Exercise description = Update the data below by replacing "lens line" with "camera line" wherever it occurs, keeping everything else identical, and leave the pictures out of your reply.
Given data below:
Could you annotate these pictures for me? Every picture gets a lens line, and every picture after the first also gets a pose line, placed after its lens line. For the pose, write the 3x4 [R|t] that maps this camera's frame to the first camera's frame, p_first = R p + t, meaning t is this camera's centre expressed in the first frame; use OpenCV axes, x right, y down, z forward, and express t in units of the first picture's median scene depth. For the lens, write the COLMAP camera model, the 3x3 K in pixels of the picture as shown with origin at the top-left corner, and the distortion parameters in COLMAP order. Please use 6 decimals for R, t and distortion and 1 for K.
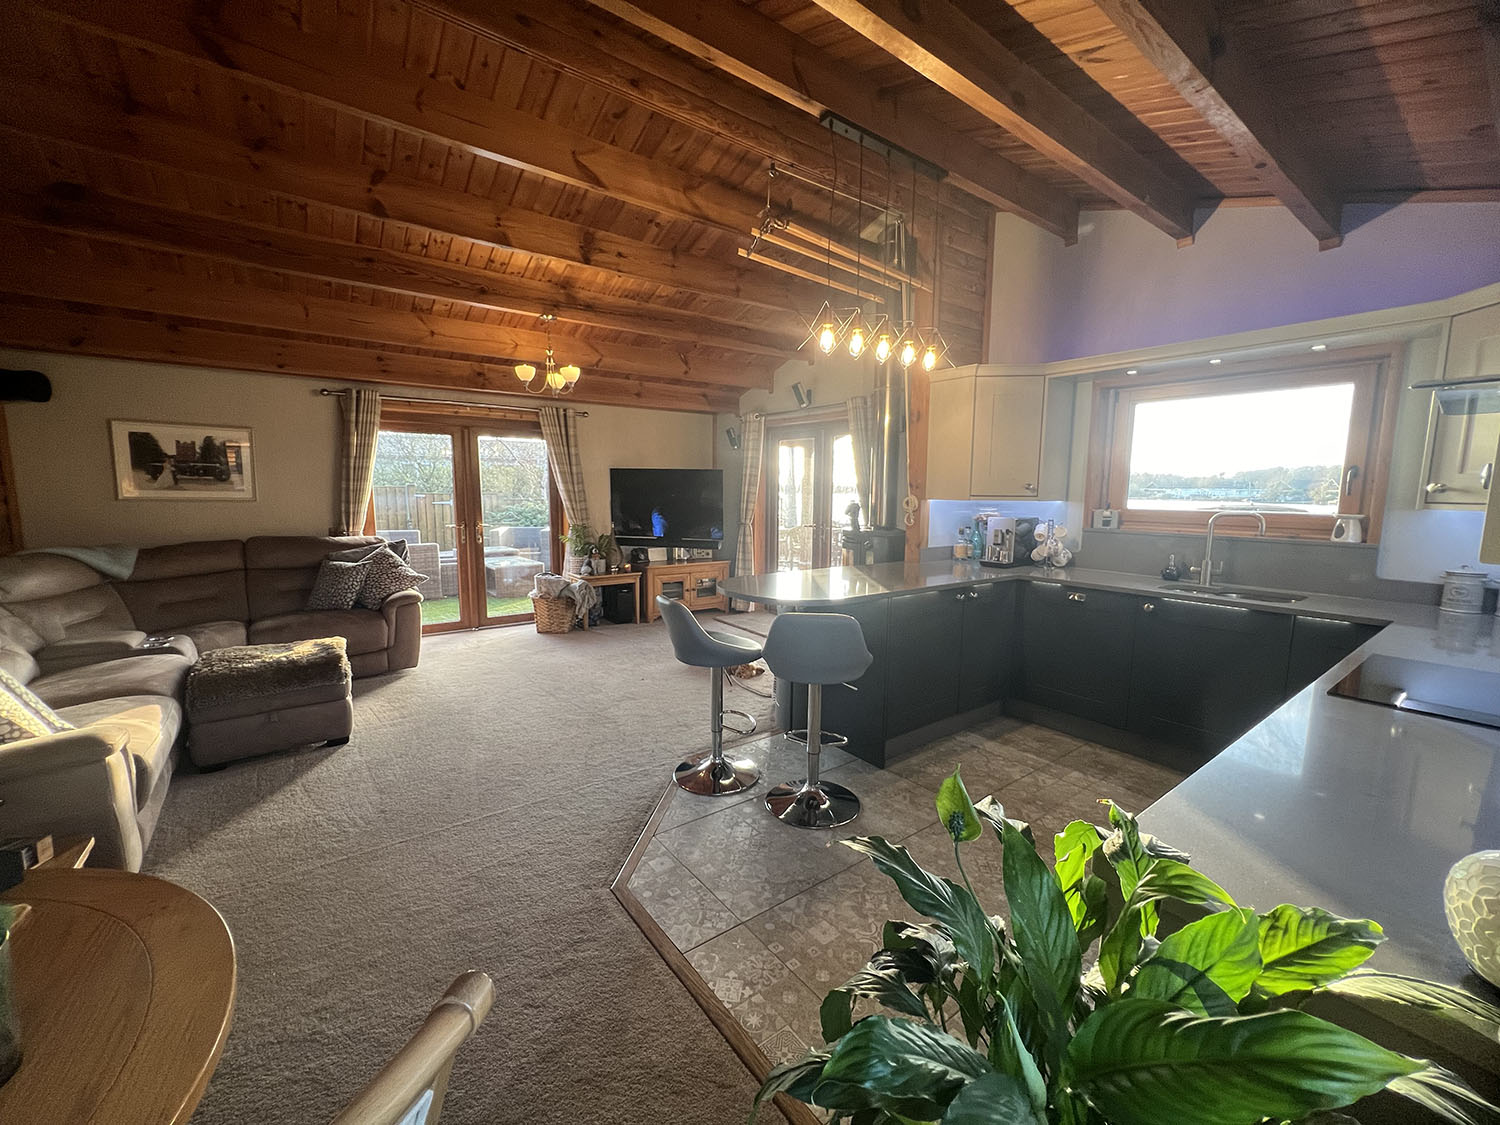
lens RADIAL K [[604.4, 0, 750.7], [0, 604.4, 566.6], [0, 0, 1]] dist [-0.002039, -0.000458]
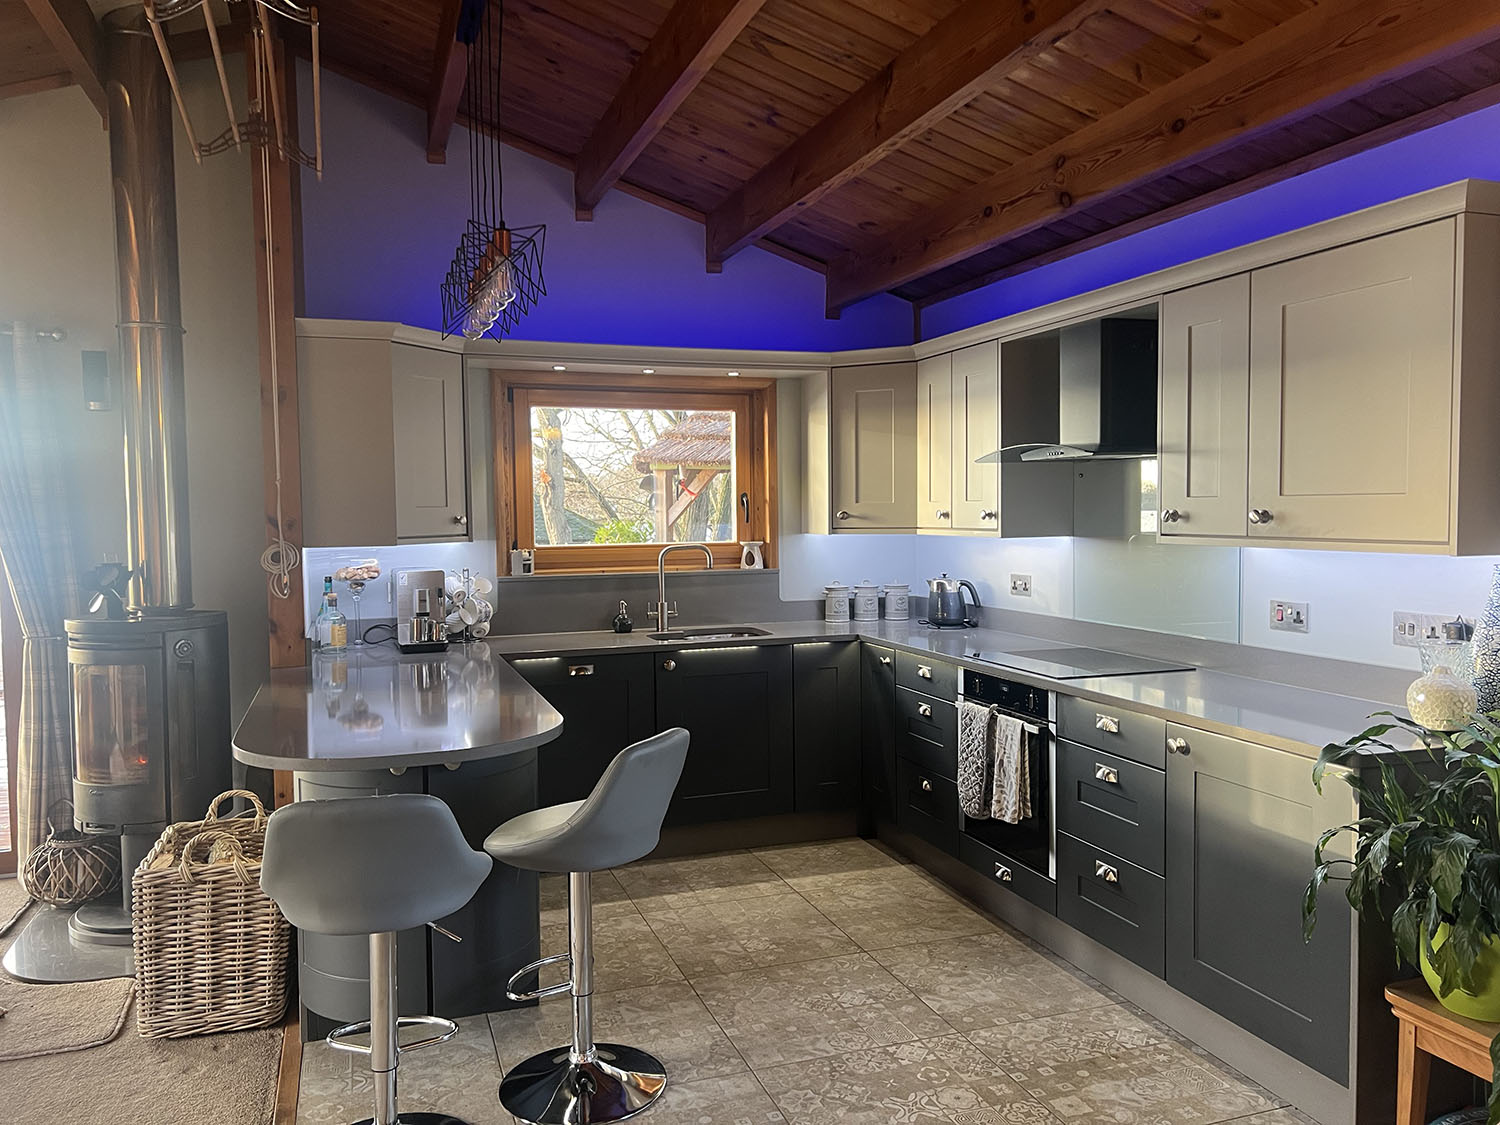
lens RADIAL K [[1139.4, 0, 750.5], [0, 1139.4, 561.2], [0, 0, 1]] dist [0.027775, -0.023340]
pose [[0.301063, -0.062043, 0.951584, -0.696073], [0.135720, 0.990511, 0.021641, -0.082559], [-0.943897, 0.122634, 0.306627, 0.375651]]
End of Given data.
Task result =
Could you annotate these pictures for me? Every picture gets a camera line, and every picture after the first also gets a pose line, placed after its camera line. For the pose, write the 3x4 [R|t] that maps this camera's frame to the first camera's frame, p_first = R p + t, meaning t is this camera's centre expressed in the first frame; use OpenCV axes, x right, y down, z forward, and express t in units of the first picture's median scene depth. For the lens, write the COLMAP camera model, the 3x3 K in pixels of the picture as shown with origin at the top-left corner, and the distortion parameters in COLMAP order. Please use 6 decimals for R, t and distortion and 1 for K.
lens RADIAL K [[604.4, 0, 750.7], [0, 604.4, 566.6], [0, 0, 1]] dist [-0.002039, -0.000458]
lens RADIAL K [[1139.4, 0, 750.5], [0, 1139.4, 561.2], [0, 0, 1]] dist [0.027775, -0.023340]
pose [[0.301063, -0.062043, 0.951584, -0.696073], [0.135720, 0.990511, 0.021641, -0.082559], [-0.943897, 0.122634, 0.306627, 0.375651]]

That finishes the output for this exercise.